Deutsche Telekom Touts New Data Center as ‘Fort Knox’ for German Data

In wake of Snowden revelations, German service provider seeks to capitalize on eroding trust in U.S. competitors

Yevgeniy Sverdlik

July 7, 2014

2 Min Read
Deutsche Telekom Touts New Data Center as ‘Fort Knox’ for German Data
Deutsche Telekom subsidiary T-Systems’ data center in Biere, Germany. (Photo: T-Systems)

T-Systems, the IT services arm of Deutsche Telekom AG, has opened a large data center in Biere, Germany, pitching it as a facility for customers concerned with keeping their data within the country’s borders.

Following revelations of reportedly overzealous bulk data collection from electronic communications infrastructure by the U.S. National Security Agency leaked by former NSA contractor Edward Snowden, data center location has become an acute concern for many customers.

Germany has been one of the multiple epicenters of the Snowden scandal, since some of the documents the whistleblower leaked to the press showed that the NSA had been tapping German Chancellor Angela Merkel’s cellphone.

Damage done

Eroding trust in U.S.-based service providers that resulted from the revelations has already effected some real business damage. The German government announced late last month that it would end a contract with Verizon because it was worried the company could be helping U.S. intelligence agencies listen in on its communications, the Associated Press reported.

Both T-Systems and its parent company Deutsche Telekom benefit from customers’ distrust in their U.S. competitors, such as Verizon.

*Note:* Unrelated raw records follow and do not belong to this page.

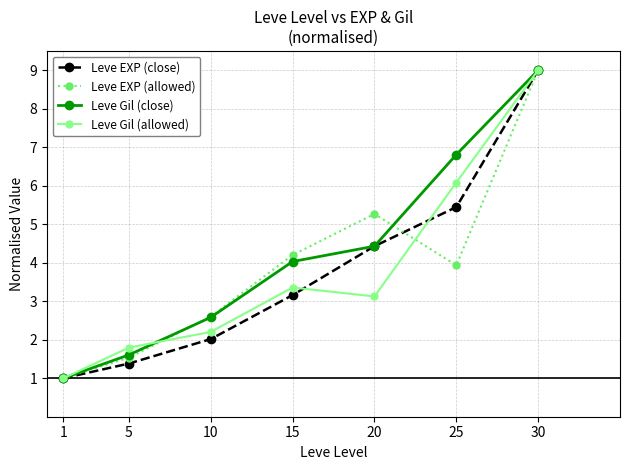

The Leve Gil (allowed) series shows 2.2 at 10. True or false?

True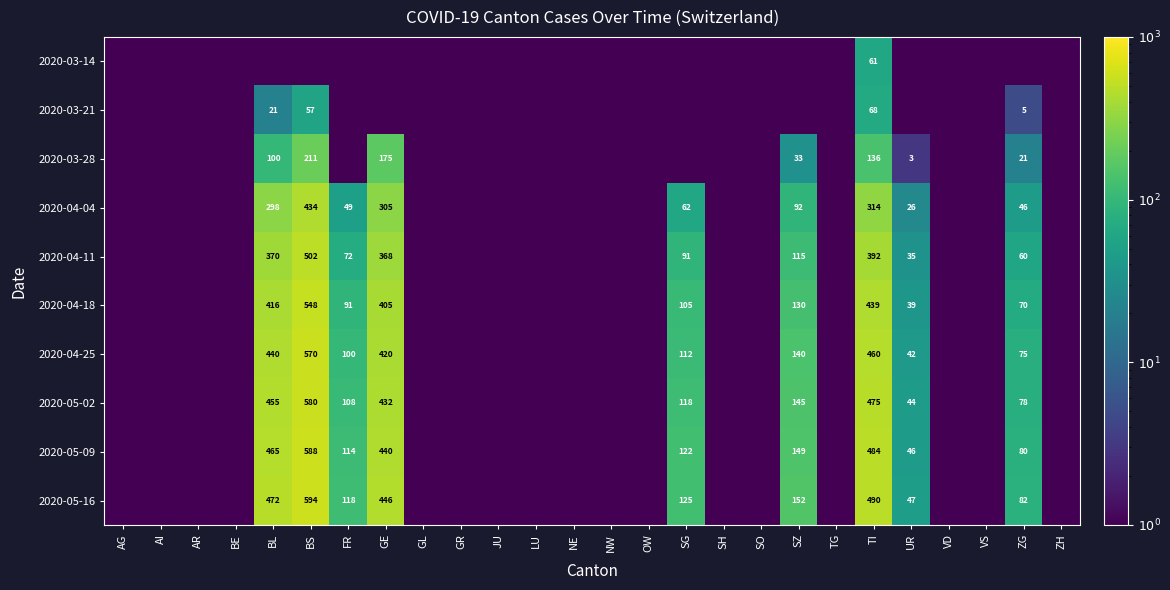

What is the total value across all series at AI?

1.0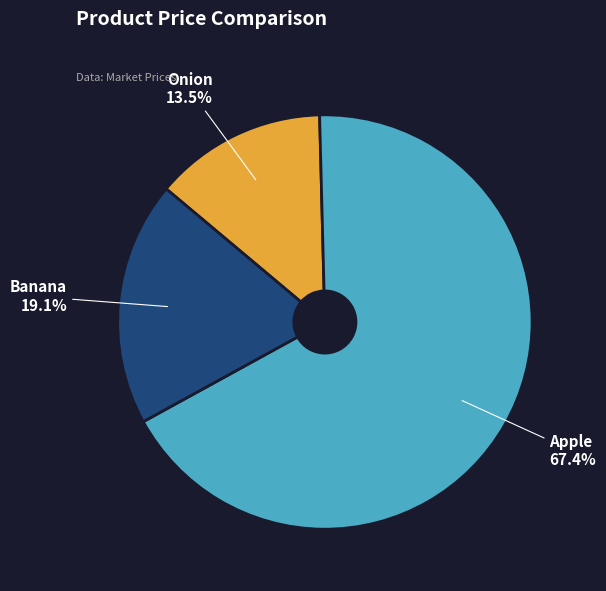

Is there any slice that represents more than half of the pie?

Yes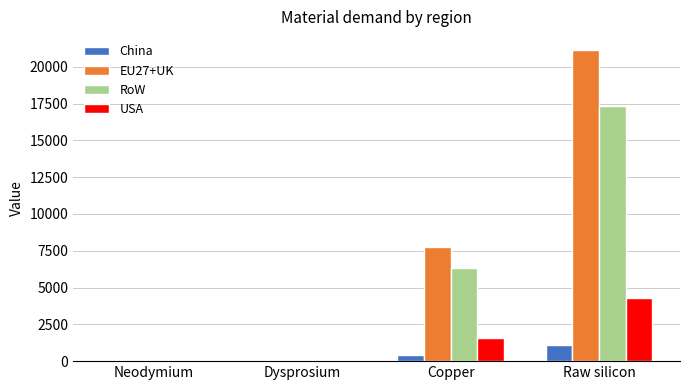

What is the sum of all RoW values?

23679.1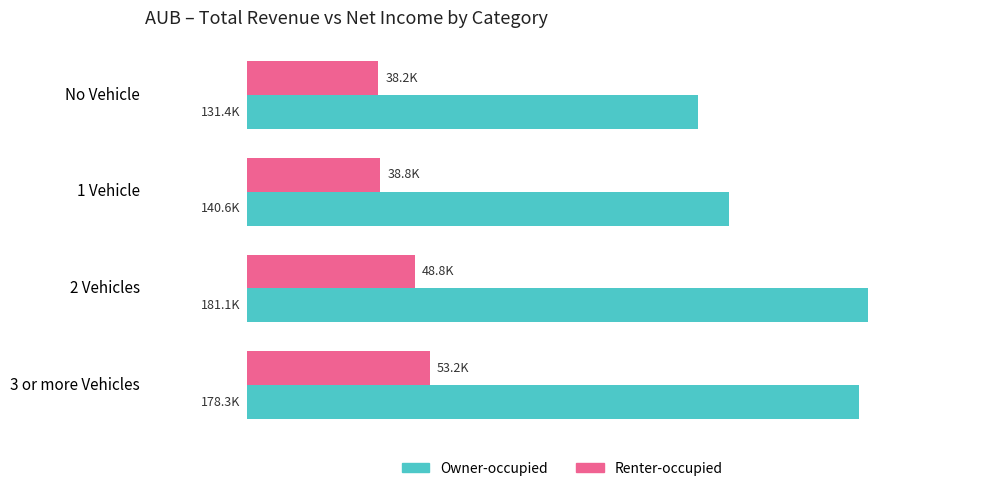

What are all the series names shown in the legend?

Owner-occupied, Renter-occupied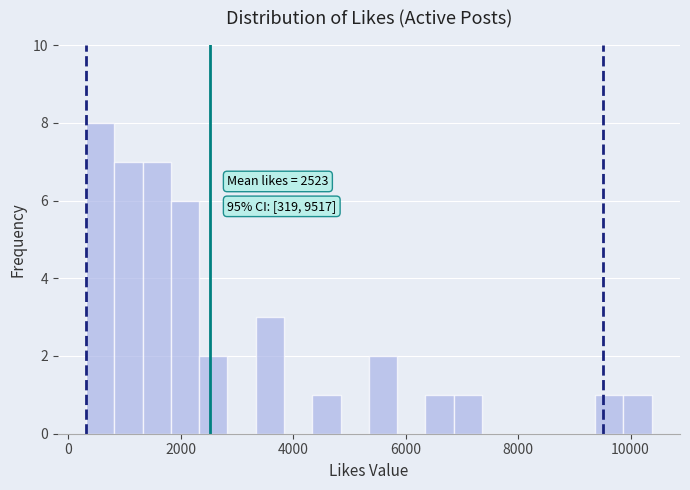

Around what value on the x-axis is the tallest bar? Give the approximate position of its centre, as read against the axis.

600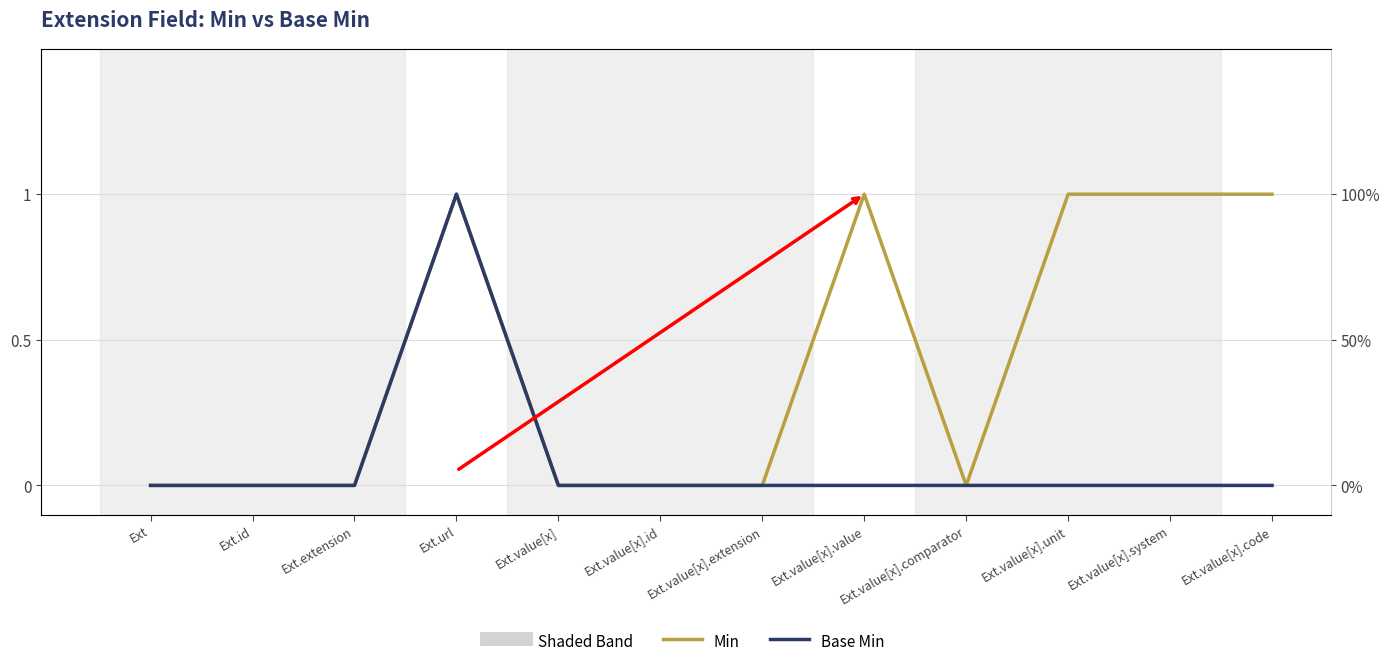

What is the label of the 5th point from the right?

Ext.value[x].value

The German company’s messaging around the new data center couldn’t be clearer.

“We are investing in Germany as a center of IT business because German data protection standards are highly valued,” Deutsche Telekom CEO Tim Höttges said in a statement. “Our customers now have a ‘High-Tech Fort Knox’ from a cloud provider they trust fully.”

An August 2013 report by the German magazine Der Spiegel, however, makes the story not as clear-cut as it may seem at first. Citing certain documents from the Snowden collection, the report said German foreign intelligence agency Bundesnachrichtendienst had been actively cooperating with U.S. intelligence, passing on metadata collected from German telecommunication networks.

Twin sites for full data replication

In addition to the new facility in Biere, T-Systems has built a “twin site” in nearby Magdeburg. The data centers will work in tandem, replicating data across the two locations for high availability.


T-Systems' Magdeburg, Germany, data center - a twin site to the company's data center in nearby Biere. (Photo: T-Systems)

Together, the two data centers currently have capacity to support about 30,000 servers, the company said. Current total data center floor space measures about 60,000 square feet, but the sites are expandable up to a total of about 430,000 square feet.

The Biere facility has received LEED Gold certification from the U.S. Green Building Council for environmentally friendly design features.

Reseller deal with Salesforce

Deutsche Telekom also announced a deal with Salesforce, whereby T-Systems will become a reseller of the company's customer relations management products in Germany, Switzerland and Austria. The CRM provider will also take space at one of the provider's data centers in Germany in the near future.

The companies plan to eventually expand the partnership to cover more countries in the Europe, Middle East and Africa region.